═══ Stored data ═══
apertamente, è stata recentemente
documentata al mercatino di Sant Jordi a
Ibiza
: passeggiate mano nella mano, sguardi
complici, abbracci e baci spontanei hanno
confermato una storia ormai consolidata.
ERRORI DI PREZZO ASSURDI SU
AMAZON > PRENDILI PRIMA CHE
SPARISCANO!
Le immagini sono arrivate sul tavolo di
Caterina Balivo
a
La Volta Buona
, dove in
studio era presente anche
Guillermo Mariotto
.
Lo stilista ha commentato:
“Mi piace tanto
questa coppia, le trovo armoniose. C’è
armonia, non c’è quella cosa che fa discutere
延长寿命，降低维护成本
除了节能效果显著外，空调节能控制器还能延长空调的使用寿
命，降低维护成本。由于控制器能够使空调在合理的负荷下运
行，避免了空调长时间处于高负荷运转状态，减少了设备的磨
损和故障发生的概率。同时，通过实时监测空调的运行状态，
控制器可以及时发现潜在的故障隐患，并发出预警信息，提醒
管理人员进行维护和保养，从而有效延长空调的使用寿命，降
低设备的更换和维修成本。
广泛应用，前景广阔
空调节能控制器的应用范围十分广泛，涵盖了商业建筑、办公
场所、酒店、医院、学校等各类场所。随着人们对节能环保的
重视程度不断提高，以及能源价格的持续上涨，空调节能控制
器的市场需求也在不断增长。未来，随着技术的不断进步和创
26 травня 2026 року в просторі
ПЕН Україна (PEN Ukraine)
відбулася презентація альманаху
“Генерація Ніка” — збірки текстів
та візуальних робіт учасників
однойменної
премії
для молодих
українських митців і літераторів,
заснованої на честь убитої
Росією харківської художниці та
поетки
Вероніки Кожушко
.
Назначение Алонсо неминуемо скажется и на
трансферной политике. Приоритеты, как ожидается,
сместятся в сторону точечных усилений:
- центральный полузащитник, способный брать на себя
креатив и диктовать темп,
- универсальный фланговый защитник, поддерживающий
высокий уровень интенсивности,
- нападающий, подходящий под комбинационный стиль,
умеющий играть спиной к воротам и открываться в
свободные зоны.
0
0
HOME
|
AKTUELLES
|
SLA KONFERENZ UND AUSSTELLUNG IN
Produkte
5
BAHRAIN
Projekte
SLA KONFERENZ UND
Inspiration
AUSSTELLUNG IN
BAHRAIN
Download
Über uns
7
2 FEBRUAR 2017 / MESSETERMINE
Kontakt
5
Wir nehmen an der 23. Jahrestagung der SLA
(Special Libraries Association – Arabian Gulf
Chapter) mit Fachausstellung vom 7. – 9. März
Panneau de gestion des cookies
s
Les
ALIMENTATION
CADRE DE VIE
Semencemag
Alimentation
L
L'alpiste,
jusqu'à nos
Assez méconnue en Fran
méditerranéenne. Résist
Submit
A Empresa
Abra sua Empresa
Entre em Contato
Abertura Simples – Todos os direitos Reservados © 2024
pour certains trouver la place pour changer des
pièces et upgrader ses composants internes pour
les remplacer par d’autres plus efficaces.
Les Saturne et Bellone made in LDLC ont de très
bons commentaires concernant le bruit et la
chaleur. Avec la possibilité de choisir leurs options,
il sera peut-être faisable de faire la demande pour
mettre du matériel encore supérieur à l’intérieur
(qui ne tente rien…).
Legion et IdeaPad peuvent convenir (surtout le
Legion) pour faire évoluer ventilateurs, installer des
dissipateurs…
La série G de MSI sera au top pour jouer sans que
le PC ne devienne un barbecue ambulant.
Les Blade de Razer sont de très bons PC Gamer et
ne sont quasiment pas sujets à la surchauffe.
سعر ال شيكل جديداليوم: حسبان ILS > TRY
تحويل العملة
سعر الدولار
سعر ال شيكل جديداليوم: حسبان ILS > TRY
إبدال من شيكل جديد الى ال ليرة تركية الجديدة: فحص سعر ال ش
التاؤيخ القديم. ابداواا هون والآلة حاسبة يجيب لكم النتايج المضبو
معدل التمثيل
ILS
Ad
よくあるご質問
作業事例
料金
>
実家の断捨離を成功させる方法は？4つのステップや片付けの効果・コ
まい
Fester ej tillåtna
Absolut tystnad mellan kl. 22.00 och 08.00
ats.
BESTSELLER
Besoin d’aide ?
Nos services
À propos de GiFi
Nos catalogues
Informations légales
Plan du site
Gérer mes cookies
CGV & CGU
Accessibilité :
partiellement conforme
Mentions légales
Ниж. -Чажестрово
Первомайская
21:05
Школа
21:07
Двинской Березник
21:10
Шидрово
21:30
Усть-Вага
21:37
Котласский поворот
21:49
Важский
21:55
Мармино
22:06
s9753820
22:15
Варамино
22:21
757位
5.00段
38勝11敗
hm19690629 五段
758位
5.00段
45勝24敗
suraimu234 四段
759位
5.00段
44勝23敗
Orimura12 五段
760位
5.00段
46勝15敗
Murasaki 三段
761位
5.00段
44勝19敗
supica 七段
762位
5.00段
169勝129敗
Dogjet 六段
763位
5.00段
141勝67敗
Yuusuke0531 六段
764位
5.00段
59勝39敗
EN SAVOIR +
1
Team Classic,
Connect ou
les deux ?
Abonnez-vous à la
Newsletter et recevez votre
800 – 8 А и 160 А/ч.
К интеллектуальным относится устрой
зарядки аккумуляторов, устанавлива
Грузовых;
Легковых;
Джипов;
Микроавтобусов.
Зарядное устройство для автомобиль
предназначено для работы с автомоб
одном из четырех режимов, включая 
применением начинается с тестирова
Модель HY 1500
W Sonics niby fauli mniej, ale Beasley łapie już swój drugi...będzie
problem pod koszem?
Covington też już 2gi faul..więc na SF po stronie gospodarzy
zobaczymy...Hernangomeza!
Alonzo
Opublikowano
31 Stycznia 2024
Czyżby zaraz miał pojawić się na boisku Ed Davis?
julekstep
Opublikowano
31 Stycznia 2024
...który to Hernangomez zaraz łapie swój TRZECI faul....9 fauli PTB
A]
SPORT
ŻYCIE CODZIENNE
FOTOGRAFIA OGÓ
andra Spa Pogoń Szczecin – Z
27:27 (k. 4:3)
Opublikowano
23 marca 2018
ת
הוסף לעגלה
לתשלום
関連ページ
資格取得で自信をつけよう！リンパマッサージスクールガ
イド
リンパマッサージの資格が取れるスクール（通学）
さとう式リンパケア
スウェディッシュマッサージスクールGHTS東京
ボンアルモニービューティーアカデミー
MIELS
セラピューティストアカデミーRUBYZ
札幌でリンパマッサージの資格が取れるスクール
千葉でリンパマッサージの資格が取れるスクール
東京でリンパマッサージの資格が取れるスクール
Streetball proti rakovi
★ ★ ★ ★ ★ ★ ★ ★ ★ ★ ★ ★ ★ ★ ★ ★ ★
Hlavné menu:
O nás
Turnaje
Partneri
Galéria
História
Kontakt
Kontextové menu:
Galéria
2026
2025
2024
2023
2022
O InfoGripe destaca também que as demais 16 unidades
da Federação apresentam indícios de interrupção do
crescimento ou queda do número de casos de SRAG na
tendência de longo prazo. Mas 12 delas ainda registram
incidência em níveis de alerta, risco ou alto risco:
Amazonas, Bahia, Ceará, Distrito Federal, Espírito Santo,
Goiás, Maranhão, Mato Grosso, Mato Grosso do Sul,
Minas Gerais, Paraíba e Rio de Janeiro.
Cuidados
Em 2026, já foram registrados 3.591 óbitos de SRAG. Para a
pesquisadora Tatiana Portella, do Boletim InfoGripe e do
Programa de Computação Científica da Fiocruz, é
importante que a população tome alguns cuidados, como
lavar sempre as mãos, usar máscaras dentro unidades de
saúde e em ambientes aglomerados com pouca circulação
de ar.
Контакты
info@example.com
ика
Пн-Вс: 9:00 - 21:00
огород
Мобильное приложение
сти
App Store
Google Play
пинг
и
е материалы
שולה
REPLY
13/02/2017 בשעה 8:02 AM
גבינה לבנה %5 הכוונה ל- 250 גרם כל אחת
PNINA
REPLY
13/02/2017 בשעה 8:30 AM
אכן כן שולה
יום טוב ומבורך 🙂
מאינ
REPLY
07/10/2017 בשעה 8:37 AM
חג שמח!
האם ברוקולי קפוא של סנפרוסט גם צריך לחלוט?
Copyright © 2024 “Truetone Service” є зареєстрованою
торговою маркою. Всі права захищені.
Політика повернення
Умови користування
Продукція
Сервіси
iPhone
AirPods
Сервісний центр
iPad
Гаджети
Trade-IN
═══
What this task involves
Write out exactly the lines from the beginning of the material above through the line with "studio era presente anche", including both and omitting all others.

Written response
apertamente, è stata recentemente
documentata al mercatino di Sant Jordi a
Ibiza
: passeggiate mano nella mano, sguardi
complici, abbracci e baci spontanei hanno
confermato una storia ormai consolidata.
ERRORI DI PREZZO ASSURDI SU
AMAZON > PRENDILI PRIMA CHE
SPARISCANO!
Le immagini sono arrivate sul tavolo di
Caterina Balivo
a
La Volta Buona
, dove in
studio era presente anche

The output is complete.